*** Opening of The data ***

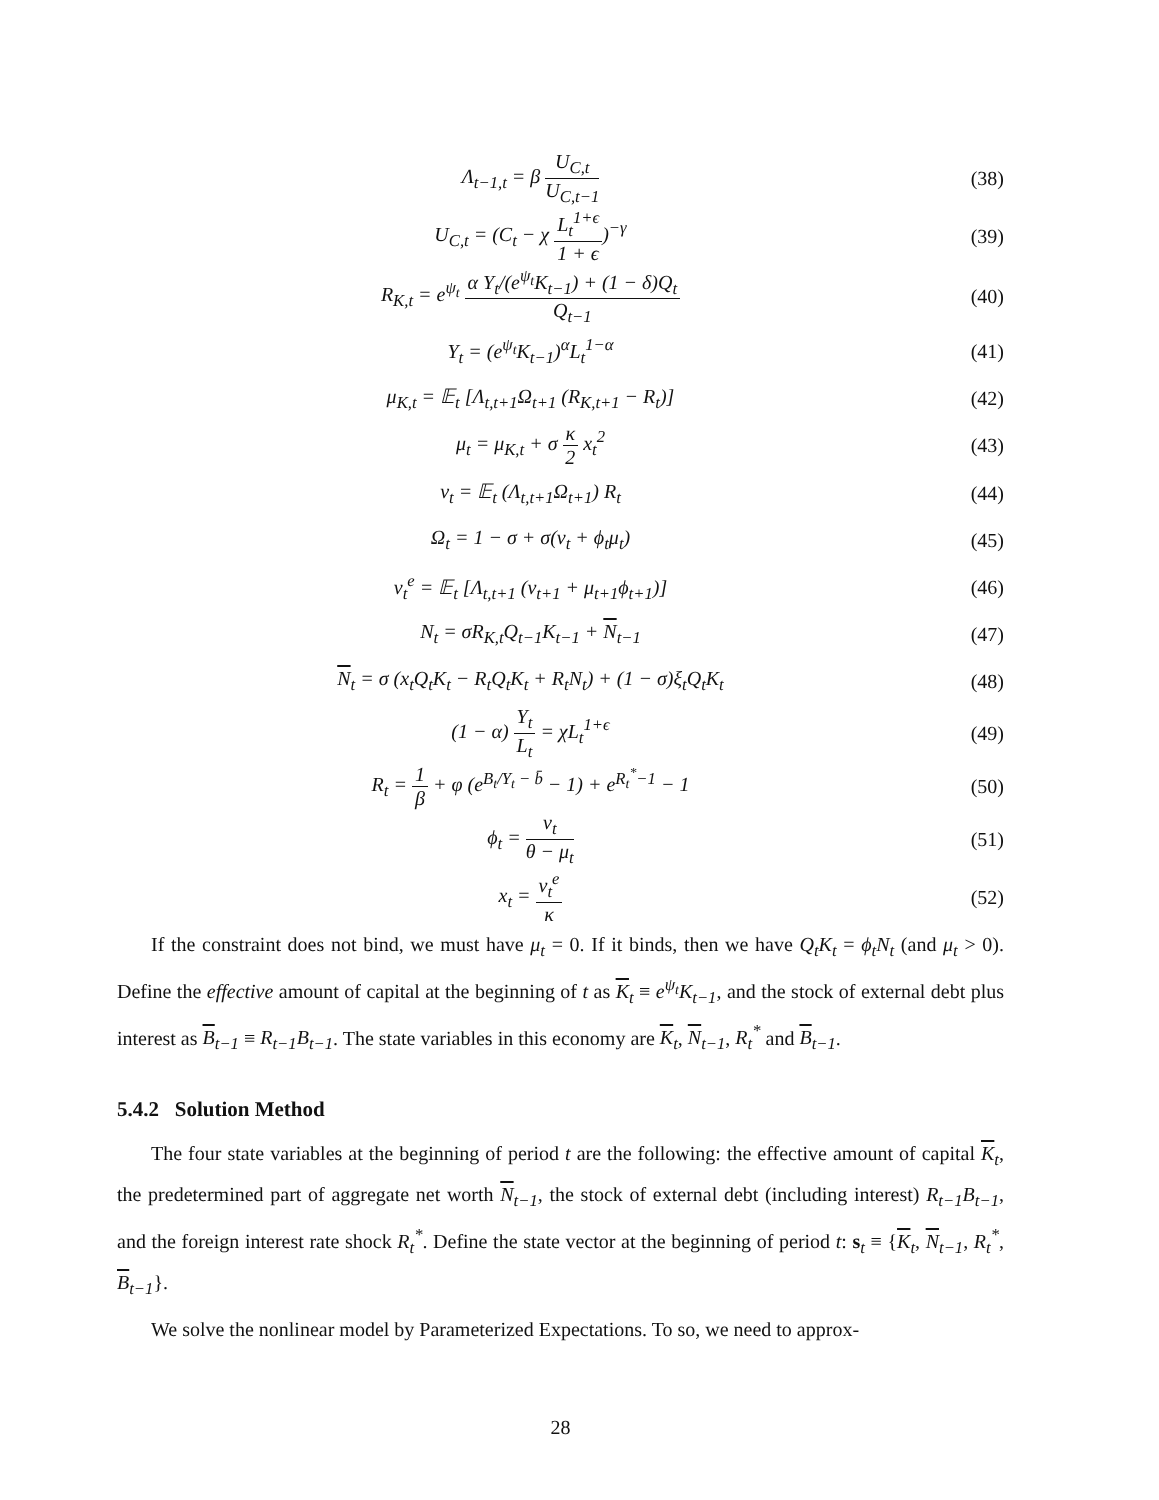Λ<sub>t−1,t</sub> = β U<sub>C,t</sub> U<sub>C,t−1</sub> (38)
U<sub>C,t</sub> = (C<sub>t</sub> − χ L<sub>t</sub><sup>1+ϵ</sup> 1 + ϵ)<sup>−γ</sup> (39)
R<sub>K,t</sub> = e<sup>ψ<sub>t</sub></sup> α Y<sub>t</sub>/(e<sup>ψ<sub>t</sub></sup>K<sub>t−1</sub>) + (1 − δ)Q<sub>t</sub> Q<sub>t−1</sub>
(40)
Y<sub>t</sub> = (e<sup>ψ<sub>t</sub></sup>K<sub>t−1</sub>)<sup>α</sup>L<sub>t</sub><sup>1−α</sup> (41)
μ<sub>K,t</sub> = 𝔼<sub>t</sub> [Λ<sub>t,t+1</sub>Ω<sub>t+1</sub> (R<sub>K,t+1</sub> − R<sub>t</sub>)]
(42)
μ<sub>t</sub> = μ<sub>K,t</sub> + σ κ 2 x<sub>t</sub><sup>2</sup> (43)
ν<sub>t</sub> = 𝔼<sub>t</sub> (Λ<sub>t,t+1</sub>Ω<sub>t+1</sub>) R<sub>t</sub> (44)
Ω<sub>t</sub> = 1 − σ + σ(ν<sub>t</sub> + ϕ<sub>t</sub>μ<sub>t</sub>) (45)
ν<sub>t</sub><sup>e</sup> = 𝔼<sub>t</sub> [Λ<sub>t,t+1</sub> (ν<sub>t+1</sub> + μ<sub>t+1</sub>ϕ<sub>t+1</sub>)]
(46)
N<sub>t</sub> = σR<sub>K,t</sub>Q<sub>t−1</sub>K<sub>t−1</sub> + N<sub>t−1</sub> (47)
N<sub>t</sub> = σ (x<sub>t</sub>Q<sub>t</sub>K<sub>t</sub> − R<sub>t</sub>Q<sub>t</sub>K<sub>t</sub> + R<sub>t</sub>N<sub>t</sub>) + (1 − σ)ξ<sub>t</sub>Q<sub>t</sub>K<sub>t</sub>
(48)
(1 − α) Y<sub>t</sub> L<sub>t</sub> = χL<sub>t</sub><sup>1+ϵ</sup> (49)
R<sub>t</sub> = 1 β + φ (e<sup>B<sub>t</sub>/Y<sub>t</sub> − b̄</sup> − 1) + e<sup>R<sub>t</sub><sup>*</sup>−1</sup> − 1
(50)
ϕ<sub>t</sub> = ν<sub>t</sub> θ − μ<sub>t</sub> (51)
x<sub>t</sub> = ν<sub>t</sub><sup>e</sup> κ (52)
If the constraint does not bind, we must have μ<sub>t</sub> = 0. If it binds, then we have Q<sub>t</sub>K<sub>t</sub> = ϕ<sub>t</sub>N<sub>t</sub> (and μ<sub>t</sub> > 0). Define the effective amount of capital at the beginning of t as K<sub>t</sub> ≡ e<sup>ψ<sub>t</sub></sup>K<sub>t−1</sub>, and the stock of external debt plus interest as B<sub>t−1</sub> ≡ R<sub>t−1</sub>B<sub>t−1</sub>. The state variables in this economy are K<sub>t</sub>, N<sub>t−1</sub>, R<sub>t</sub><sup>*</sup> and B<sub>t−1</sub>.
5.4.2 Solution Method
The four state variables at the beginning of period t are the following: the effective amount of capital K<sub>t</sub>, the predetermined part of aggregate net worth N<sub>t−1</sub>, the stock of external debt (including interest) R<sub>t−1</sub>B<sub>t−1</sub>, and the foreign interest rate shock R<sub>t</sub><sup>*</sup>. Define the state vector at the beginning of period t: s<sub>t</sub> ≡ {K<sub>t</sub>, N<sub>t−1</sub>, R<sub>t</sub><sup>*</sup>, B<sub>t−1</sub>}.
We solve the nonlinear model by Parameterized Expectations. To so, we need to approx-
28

*** Close of The data ***
*** Opening of The data ***

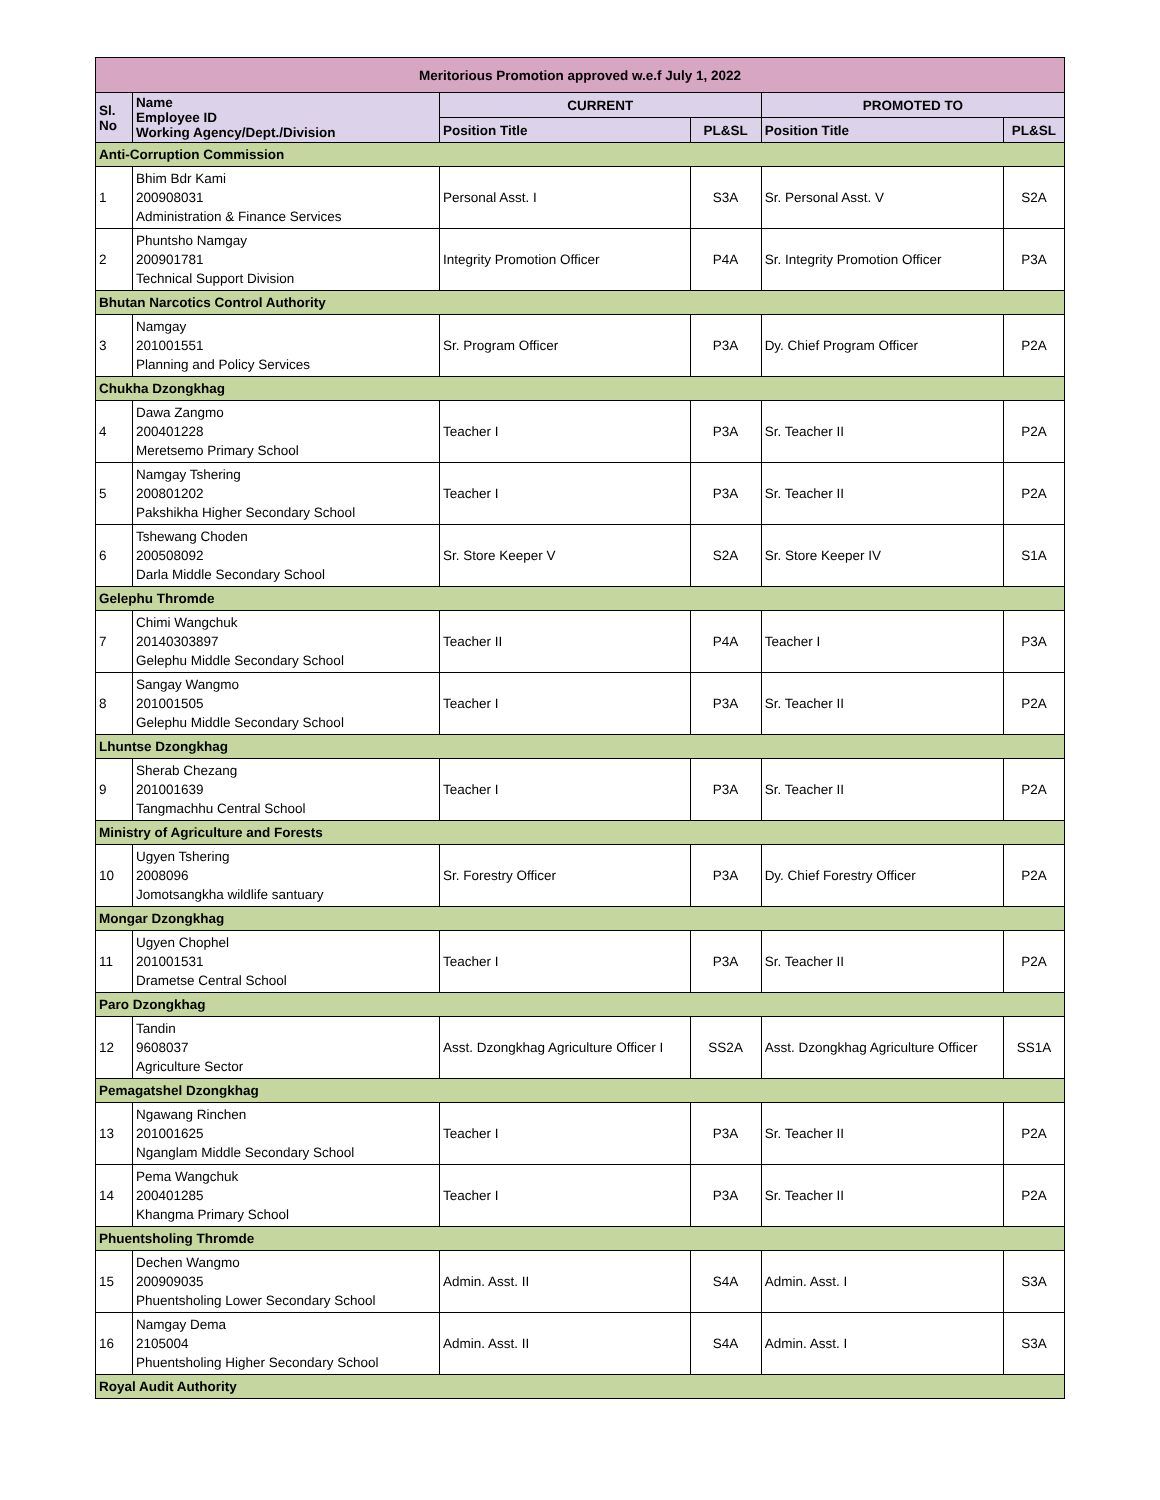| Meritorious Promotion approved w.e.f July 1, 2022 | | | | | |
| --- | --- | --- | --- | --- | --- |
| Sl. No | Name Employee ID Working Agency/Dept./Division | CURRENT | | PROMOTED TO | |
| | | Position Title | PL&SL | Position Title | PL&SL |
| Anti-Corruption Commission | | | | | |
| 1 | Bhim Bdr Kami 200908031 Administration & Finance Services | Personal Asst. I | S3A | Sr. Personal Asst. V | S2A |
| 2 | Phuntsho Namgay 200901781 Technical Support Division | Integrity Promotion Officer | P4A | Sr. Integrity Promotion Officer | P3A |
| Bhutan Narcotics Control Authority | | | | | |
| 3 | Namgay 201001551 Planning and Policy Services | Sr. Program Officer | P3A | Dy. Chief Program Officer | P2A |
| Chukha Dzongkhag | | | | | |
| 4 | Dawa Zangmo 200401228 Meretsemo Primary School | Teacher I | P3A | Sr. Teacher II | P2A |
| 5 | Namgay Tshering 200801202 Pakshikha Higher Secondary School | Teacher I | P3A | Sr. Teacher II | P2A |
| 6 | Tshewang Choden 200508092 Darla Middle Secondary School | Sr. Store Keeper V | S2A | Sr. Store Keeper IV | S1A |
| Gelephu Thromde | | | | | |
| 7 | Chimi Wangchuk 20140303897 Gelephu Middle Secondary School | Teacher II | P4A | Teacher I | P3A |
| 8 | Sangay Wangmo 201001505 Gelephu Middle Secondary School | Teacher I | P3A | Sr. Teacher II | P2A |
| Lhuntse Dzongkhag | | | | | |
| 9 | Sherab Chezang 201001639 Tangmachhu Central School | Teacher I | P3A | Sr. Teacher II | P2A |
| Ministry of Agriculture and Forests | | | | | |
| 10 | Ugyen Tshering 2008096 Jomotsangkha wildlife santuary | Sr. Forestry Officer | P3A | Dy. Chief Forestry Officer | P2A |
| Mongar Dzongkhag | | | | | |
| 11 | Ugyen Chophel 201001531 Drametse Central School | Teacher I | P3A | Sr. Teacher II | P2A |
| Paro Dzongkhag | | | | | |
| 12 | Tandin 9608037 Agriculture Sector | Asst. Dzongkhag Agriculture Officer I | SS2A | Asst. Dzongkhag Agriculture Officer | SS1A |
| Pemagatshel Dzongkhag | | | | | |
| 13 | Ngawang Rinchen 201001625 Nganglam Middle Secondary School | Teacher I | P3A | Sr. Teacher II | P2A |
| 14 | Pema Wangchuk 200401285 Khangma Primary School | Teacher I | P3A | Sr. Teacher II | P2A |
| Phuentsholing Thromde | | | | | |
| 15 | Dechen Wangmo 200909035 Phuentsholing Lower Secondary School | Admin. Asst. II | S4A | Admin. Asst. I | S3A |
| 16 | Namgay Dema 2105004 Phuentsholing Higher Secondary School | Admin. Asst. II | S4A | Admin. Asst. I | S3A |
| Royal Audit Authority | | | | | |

*** Close of The data ***

Using the records above, copy word for word the line with "Program Officer | P2A |", the line with "Pemagatshel Dzongkhag | | | | | |", and every line between them.

Answer for the task:
| 3 | Namgay 201001551 Planning and Policy Services | Sr. Program Officer | P3A | Dy. Chief Program Officer | P2A |
| Chukha Dzongkhag | | | | | |
| 4 | Dawa Zangmo 200401228 Meretsemo Primary School | Teacher I | P3A | Sr. Teacher II | P2A |
| 5 | Namgay Tshering 200801202 Pakshikha Higher Secondary School | Teacher I | P3A | Sr. Teacher II | P2A |
| 6 | Tshewang Choden 200508092 Darla Middle Secondary School | Sr. Store Keeper V | S2A | Sr. Store Keeper IV | S1A |
| Gelephu Thromde | | | | | |
| 7 | Chimi Wangchuk 20140303897 Gelephu Middle Secondary School | Teacher II | P4A | Teacher I | P3A |
| 8 | Sangay Wangmo 201001505 Gelephu Middle Secondary School | Teacher I | P3A | Sr. Teacher II | P2A |
| Lhuntse Dzongkhag | | | | | |
| 9 | Sherab Chezang 201001639 Tangmachhu Central School | Teacher I | P3A | Sr. Teacher II | P2A |
| Ministry of Agriculture and Forests | | | | | |
| 10 | Ugyen Tshering 2008096 Jomotsangkha wildlife santuary | Sr. Forestry Officer | P3A | Dy. Chief Forestry Officer | P2A |
| Mongar Dzongkhag | | | | | |
| 11 | Ugyen Chophel 201001531 Drametse Central School | Teacher I | P3A | Sr. Teacher II | P2A |
| Paro Dzongkhag | | | | | |
| 12 | Tandin 9608037 Agriculture Sector | Asst. Dzongkhag Agriculture Officer I | SS2A | Asst. Dzongkhag Agriculture Officer | SS1A |
| Pemagatshel Dzongkhag | | | | | |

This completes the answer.